*** Dataset section Section Begins ***
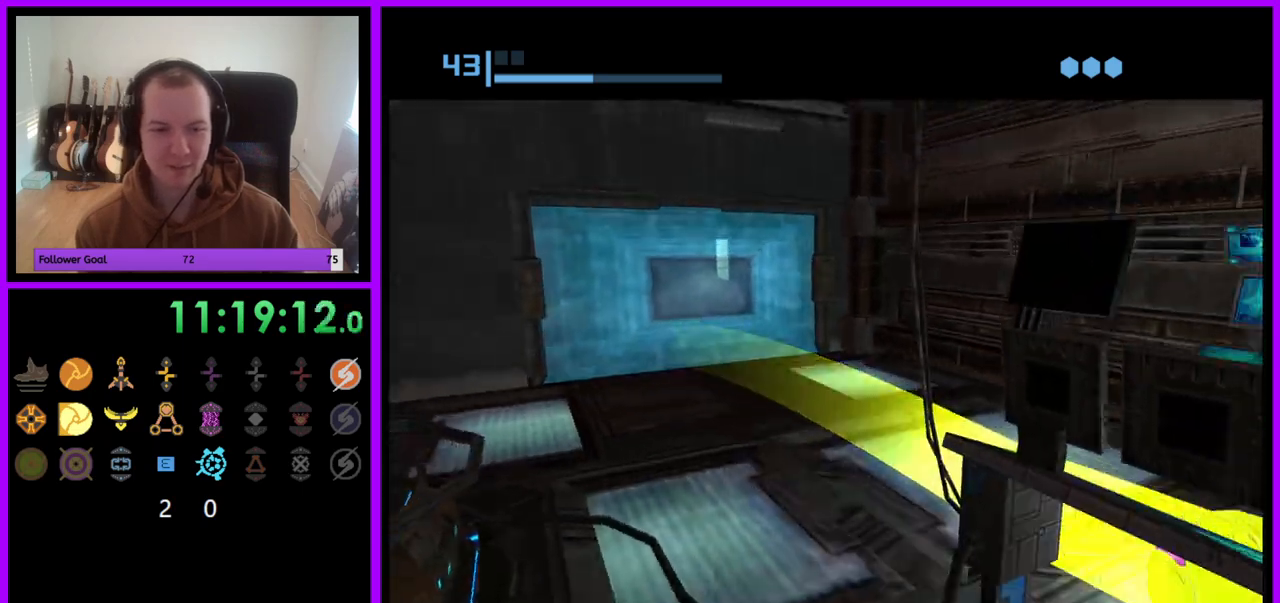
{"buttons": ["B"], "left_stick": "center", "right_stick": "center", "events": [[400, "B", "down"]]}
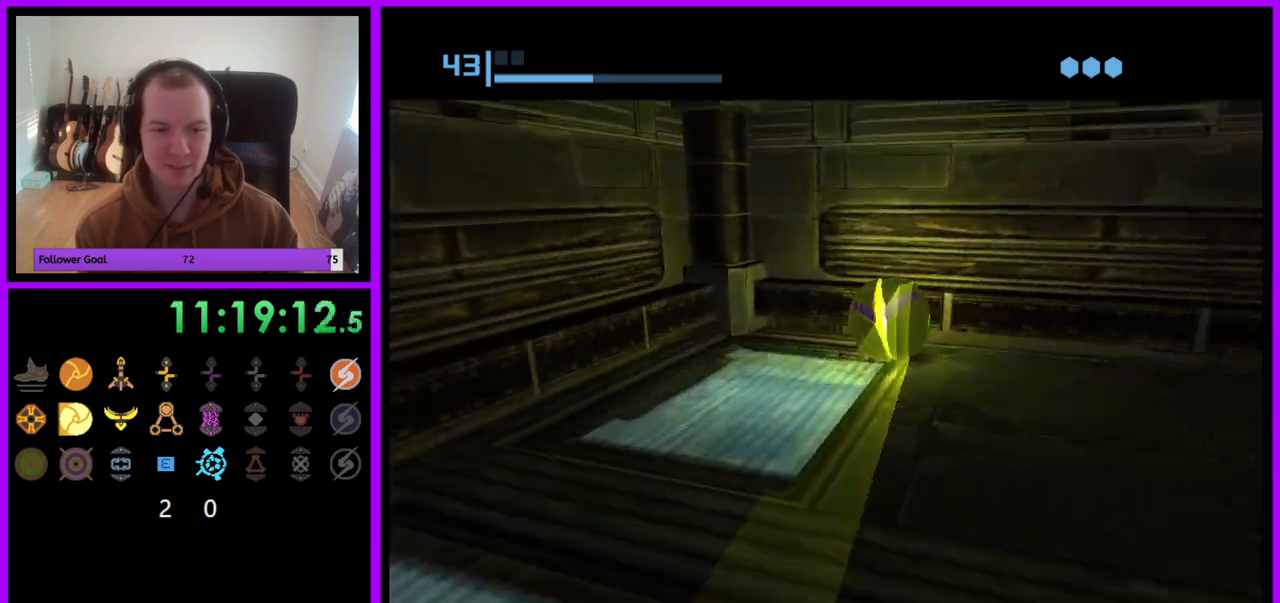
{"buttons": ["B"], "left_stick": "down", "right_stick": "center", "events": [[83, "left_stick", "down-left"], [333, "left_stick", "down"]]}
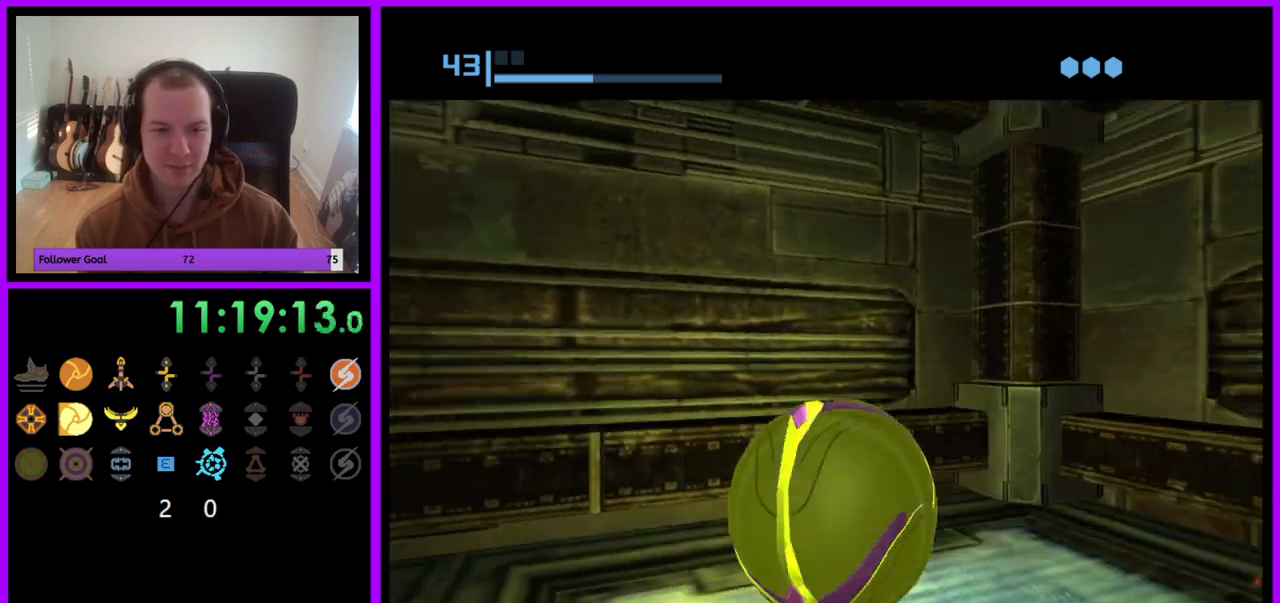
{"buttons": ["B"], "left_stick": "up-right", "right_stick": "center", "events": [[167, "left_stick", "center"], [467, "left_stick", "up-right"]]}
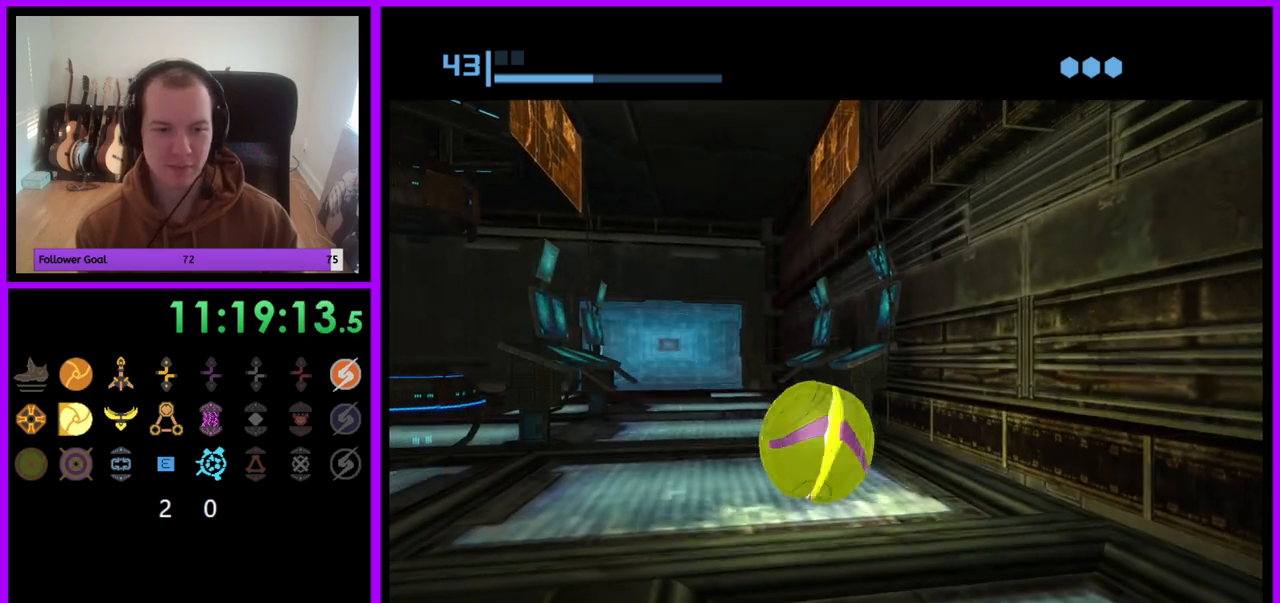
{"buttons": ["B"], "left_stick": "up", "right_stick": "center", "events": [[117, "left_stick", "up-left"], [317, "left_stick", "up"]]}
*** Dataset section Section Ends ***
Task —
Retype the listing above exactly, please. Pictures do not belong in the copy.

Task solution —
{"buttons": ["B"], "left_stick": "center", "right_stick": "center", "events": [[400, "B", "down"]]}
{"buttons": ["B"], "left_stick": "down", "right_stick": "center", "events": [[83, "left_stick", "down-left"], [333, "left_stick", "down"]]}
{"buttons": ["B"], "left_stick": "up-right", "right_stick": "center", "events": [[167, "left_stick", "center"], [467, "left_stick", "up-right"]]}
{"buttons": ["B"], "left_stick": "up", "right_stick": "center", "events": [[117, "left_stick", "up-left"], [317, "left_stick", "up"]]}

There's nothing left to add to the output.